The Daily Mail has cited an unnamed Labour source as defying party leader Keir Starmer's call to vote for the London-Brussels trade deal and saying that "we don't want Brexit blood on our hands".
The remarks come as Starmer faces a rebellion from an array of Europhile Labour lawmakers, including several backbenchers, who are expected to ignore Starmer's three-line whip to support the deal.
Another Labour source reportedly said "this is just Keir over-correcting because he got it so wrong last year". According to the insider, "it's hard to take being ordered to back a Brexit deal from a man who upset so many people by not appearing to accept the result of the 2016 referendum".
The source was echoed by MP Neil Coyle, who publicly signaled an unwillingness to back the trade agreement, claiming Prime Minister Boris Johnson's "downgrade for the UK should not have any Labour fingerprints on it".
The rebellion by Labour lawmakers was preceded by Starmer stating on Thursday that his party would support what he described as a "thin deal" between the UK and the EU.
"At a moment of such national significance, it is just not credible for Labour to be on the sidelines", he underscored, adding, however, it is "not the deal that the government promised - far from it".
Starmer added that even though "a better deal could have been negotiated", he accepts "that option has now gone".
With Labour MPs currently scrutinizing the terms of the deal, they will “quickly realise that on trade it is little more than a WTO [World Trade Organisation]/ GATT [the General Agreement on Tariffs and Trade] referenced” agreement, says Franco Rizzuto, Professor of European Law from Edge Hill University.
“Keir Starmer is wrong in my view to give the PM a blank cheque and should instead ask his MPs to abstain” from voting in favour of the deal”, Rizutto adds.
He predicts that the deal “will unravel over the coming months as economically things get worse”.
UK Fisheries Leaders Frustrated Over Brexit Trade Deal
Starmer's remarks were partly echoed by British fishermen's leaders who expressed dissatisfaction about the EU and the UK managing to reach a last-minute deal.

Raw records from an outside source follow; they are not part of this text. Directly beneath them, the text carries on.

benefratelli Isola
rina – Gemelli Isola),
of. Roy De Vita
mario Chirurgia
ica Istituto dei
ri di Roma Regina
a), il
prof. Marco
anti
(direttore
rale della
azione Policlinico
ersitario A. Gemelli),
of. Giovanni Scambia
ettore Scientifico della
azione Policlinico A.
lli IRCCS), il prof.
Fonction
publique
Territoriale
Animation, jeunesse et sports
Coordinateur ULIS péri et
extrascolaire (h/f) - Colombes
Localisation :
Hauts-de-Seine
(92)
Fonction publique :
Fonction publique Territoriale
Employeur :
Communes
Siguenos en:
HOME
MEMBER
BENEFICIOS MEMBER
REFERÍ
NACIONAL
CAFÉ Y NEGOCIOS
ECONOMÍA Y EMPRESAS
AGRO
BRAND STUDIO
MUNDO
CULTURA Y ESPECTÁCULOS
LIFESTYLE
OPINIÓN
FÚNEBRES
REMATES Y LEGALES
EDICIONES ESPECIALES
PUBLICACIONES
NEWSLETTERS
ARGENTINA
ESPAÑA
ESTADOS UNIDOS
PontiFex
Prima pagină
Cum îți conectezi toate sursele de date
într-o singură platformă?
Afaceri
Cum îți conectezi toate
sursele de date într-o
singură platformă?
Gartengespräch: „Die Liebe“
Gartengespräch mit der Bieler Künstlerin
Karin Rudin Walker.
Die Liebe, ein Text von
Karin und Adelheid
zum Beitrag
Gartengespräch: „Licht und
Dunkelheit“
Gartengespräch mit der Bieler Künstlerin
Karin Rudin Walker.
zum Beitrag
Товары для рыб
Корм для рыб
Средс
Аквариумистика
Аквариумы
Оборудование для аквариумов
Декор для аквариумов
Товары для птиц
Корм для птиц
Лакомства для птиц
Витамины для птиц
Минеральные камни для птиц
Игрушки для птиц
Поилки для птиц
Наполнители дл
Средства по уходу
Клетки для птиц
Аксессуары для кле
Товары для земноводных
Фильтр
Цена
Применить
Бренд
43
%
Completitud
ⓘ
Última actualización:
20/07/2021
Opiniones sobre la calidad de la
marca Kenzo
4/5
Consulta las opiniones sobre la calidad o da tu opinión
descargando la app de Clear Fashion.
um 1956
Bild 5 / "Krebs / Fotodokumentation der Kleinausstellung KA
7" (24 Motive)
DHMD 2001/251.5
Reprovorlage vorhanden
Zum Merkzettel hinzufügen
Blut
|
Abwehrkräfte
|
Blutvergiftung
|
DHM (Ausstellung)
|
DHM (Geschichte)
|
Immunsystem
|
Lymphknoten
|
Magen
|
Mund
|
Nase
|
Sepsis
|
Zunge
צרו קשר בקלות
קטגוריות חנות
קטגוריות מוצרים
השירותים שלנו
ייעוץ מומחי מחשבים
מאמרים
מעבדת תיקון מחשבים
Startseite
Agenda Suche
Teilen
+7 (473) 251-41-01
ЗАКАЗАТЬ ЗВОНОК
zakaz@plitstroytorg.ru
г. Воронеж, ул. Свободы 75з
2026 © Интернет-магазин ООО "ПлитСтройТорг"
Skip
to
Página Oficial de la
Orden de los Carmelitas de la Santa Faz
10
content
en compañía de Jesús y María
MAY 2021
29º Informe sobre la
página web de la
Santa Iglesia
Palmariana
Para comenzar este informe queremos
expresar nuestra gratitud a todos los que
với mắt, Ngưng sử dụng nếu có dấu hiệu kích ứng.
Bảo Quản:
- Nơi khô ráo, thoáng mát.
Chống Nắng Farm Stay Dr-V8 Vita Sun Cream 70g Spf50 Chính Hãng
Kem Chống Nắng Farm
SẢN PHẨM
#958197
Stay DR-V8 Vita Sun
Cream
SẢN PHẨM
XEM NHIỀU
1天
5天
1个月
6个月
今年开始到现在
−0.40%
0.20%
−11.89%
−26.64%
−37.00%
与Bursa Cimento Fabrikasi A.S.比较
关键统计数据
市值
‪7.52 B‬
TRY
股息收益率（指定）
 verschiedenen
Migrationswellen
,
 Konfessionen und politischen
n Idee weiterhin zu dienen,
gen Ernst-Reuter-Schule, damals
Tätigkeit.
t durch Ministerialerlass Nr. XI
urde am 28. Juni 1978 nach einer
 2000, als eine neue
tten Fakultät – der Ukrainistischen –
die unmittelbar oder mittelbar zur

Barrie Deas, chief executive of the National Federation of Fishermen's Organisations, claimed his industry's interests had been betrayed in order to reach a deal.
"In the endgame, the prime minister made the call and caved in on fish, despite the rhetoric and assurances that he would not do what Ted Heath did in 1973", Deas claimed.
He was apparently referring to then-UK Prime Minister Heath leading Britain into the European Economic Community - the precursor to the EU - in 1973.
UK Fisheries chief executive Jane Sandell, in turn, said they are "pleased that the UK-EU deal will bring some kind of certainty to parts of our industry", even though they are "still looking for the 'prodigious amounts of fish' we were promised, and for us it changes nothing".
The remarks followed Johnson on Friday urging House of Commons members to vote in favour of the trade deal on 30 December, a call that came as the full text of the over 1,250-page agreement was published and sent to UK and EU lawmakers to be scrutinised.
Johnson Announces 'Biggest' UK-EU Trade Deal
On Thursday, the UK prime minister announced that London and Brussels had completed "the biggest trade deal yet, worth £660 billion a year", an agreement that was also praised by EU Commission President Ursula von der Leyen as "fair, balanced, and right".
European nations, including France and the Netherlands, demanded that EU fishermen continue to have access to British waters, while London rejected any agreement that might resemble the status quo and insisted on holding annual discussions with the EU over quotas.
Under the new post-Brexit trade deal, the EU's quota will be reduced to 25% over the next five and a half years.